= Task goal =
Reproduce each record below in full, word for word, without images.

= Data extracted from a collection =
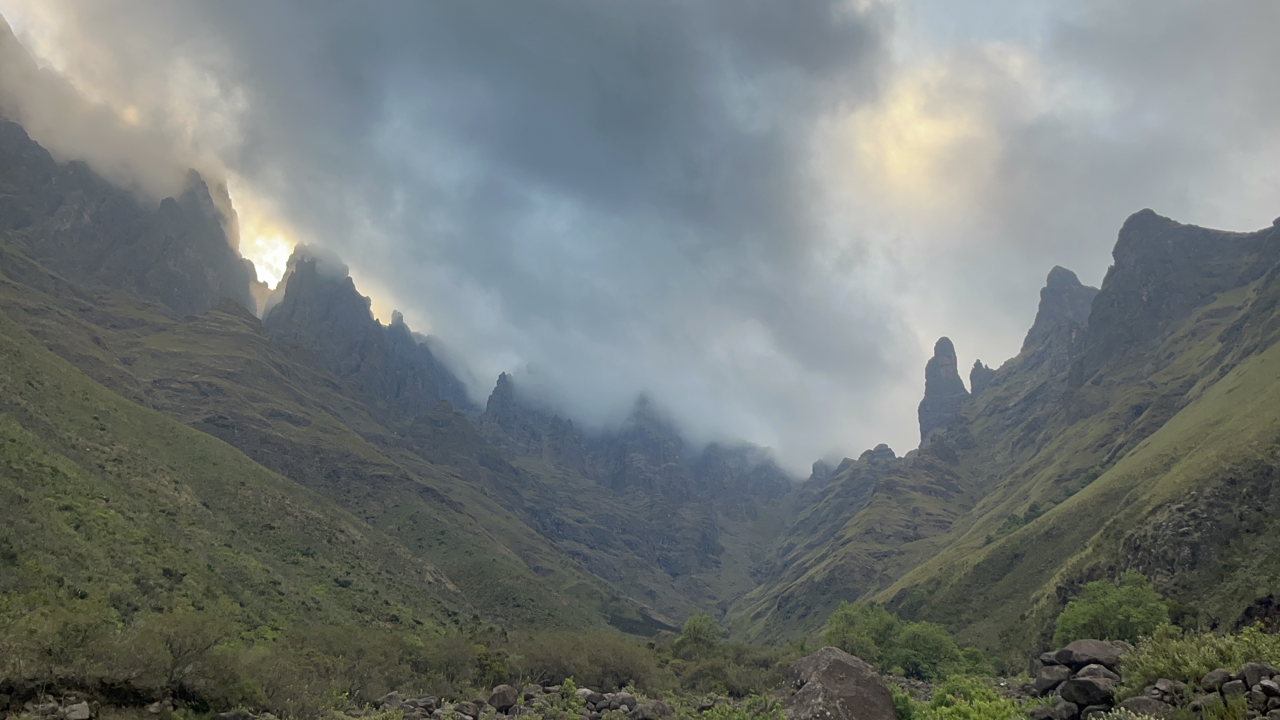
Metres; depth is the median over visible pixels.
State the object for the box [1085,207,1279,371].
mountain
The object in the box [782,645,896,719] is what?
boulder
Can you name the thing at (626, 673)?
shrub
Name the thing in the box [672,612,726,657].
tree
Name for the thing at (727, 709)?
shrub
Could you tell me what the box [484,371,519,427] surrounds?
rock spire
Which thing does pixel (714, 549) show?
mountain
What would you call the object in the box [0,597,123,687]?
shrub
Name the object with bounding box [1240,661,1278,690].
rock
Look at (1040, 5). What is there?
sky
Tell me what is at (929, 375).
rock spire
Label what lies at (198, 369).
mountain
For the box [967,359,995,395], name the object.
rock pinnacle
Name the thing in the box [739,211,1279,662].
mountain
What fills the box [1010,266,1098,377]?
rock peak
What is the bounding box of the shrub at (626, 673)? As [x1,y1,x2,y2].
[518,631,663,691]
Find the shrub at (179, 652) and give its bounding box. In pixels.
[136,608,232,691]
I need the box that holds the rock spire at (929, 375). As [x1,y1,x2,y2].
[916,336,967,441]
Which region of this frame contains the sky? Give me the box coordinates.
[0,0,1279,470]
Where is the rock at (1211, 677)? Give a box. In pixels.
[1200,666,1233,691]
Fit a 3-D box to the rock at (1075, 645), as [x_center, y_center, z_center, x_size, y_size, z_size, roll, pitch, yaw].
[6.514,4.244,12.235,0.908,0.400,0.842,4,-13,-18]
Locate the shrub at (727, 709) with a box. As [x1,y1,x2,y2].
[689,692,785,719]
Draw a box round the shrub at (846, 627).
[819,599,900,669]
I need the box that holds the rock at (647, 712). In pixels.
[630,698,674,719]
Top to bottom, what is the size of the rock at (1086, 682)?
0.385 m
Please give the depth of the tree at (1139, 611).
20.03 m
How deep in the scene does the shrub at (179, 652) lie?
15.58 m
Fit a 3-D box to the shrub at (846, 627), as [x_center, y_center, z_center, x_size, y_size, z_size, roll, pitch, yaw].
[7.247,9.282,27.566,3.035,2.771,3.121,-8,-15,33]
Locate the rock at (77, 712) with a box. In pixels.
[62,700,91,719]
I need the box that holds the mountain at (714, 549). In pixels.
[464,375,806,630]
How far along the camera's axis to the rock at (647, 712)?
14.34 m
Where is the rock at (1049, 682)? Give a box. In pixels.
[1033,663,1070,692]
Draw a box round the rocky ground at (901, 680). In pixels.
[1,633,1279,719]
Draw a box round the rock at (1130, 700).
[1117,693,1167,716]
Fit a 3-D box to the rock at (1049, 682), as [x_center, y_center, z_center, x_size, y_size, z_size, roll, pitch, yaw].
[5.840,4.481,11.933,0.515,0.373,0.515,9,-15,-37]
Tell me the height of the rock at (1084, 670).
0.332 m
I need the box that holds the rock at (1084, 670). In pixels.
[1072,662,1118,683]
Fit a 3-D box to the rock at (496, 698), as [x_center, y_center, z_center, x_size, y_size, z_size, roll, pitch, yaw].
[-2.311,5.740,14.335,0.534,0.465,0.540,-12,-17,43]
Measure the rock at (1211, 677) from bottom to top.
0.274 m
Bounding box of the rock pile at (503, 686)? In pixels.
[369,683,673,719]
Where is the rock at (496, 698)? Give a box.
[487,684,518,712]
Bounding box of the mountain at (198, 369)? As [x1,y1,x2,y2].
[0,29,682,637]
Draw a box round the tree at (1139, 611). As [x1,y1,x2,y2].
[1053,571,1170,643]
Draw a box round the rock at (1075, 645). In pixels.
[1054,638,1125,667]
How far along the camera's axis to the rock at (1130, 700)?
9.41 m
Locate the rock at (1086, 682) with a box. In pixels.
[1062,674,1115,707]
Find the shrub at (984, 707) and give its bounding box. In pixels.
[889,673,1026,719]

= Task answer =
Metres; depth is the median over visible pixels.
State the object for the box [1085,207,1279,371].
mountain
The object in the box [782,645,896,719] is what?
boulder
Can you name the thing at (626, 673)?
shrub
Name the thing in the box [672,612,726,657].
tree
Name for the thing at (727, 709)?
shrub
Could you tell me what the box [484,371,519,427] surrounds?
rock spire
Which thing does pixel (714, 549) show?
mountain
What would you call the object in the box [0,597,123,687]?
shrub
Name the object with bounding box [1240,661,1278,690].
rock
Look at (1040, 5). What is there?
sky
Tell me what is at (929, 375).
rock spire
Label what lies at (198, 369).
mountain
For the box [967,359,995,395], name the object.
rock pinnacle
Name the thing in the box [739,211,1279,662].
mountain
What fills the box [1010,266,1098,377]?
rock peak
What is the bounding box of the shrub at (626, 673)? As [x1,y1,x2,y2].
[518,631,663,691]
Find the shrub at (179, 652) and give its bounding box. In pixels.
[136,608,232,691]
I need the box that holds the rock spire at (929, 375). As [x1,y1,x2,y2].
[916,336,967,441]
Which region of this frame contains the sky? Give me the box coordinates.
[0,0,1279,470]
Where is the rock at (1211, 677)? Give a box. In pixels.
[1200,666,1233,691]
Fit a 3-D box to the rock at (1075, 645), as [x_center, y_center, z_center, x_size, y_size, z_size, roll, pitch, yaw].
[6.514,4.244,12.235,0.908,0.400,0.842,4,-13,-18]
Locate the shrub at (727, 709) with a box. As [x1,y1,x2,y2].
[689,692,785,719]
Draw a box round the shrub at (846, 627).
[819,599,900,669]
I need the box that holds the rock at (647, 712). In pixels.
[630,698,674,719]
Top to bottom, what is the size of the rock at (1086, 682)?
0.385 m
Please give the depth of the tree at (1139, 611).
20.03 m
How deep in the scene does the shrub at (179, 652) lie?
15.58 m
Fit a 3-D box to the shrub at (846, 627), as [x_center, y_center, z_center, x_size, y_size, z_size, roll, pitch, yaw].
[7.247,9.282,27.566,3.035,2.771,3.121,-8,-15,33]
Locate the rock at (77, 712) with a box. In pixels.
[62,700,91,719]
I need the box that holds the mountain at (714, 549). In pixels.
[464,375,806,630]
How far along the camera's axis to the rock at (647, 712)?
14.34 m
Where is the rock at (1049, 682)? Give a box. In pixels.
[1033,663,1070,692]
Draw a box round the rocky ground at (901, 680). In pixels.
[1,633,1279,719]
Draw a box round the rock at (1130, 700).
[1117,693,1167,716]
Fit a 3-D box to the rock at (1049, 682), as [x_center, y_center, z_center, x_size, y_size, z_size, roll, pitch, yaw].
[5.840,4.481,11.933,0.515,0.373,0.515,9,-15,-37]
Tell me the height of the rock at (1084, 670).
0.332 m
I need the box that holds the rock at (1084, 670). In pixels.
[1072,662,1118,683]
Fit a 3-D box to the rock at (496, 698), as [x_center, y_center, z_center, x_size, y_size, z_size, roll, pitch, yaw].
[-2.311,5.740,14.335,0.534,0.465,0.540,-12,-17,43]
Measure the rock at (1211, 677) from bottom to top.
0.274 m
Bounding box of the rock pile at (503, 686)? In pixels.
[369,683,673,719]
Where is the rock at (496, 698)? Give a box.
[487,684,518,712]
Bounding box of the mountain at (198, 369)? As [x1,y1,x2,y2].
[0,29,682,637]
Draw a box round the tree at (1139, 611). As [x1,y1,x2,y2].
[1053,571,1170,643]
Draw a box round the rock at (1075, 645). In pixels.
[1054,638,1125,667]
How far along the camera's axis to the rock at (1130, 700)?
9.41 m
Locate the rock at (1086, 682) with a box. In pixels.
[1062,674,1115,707]
Find the shrub at (984, 707) and give its bounding box. In pixels.
[889,673,1026,719]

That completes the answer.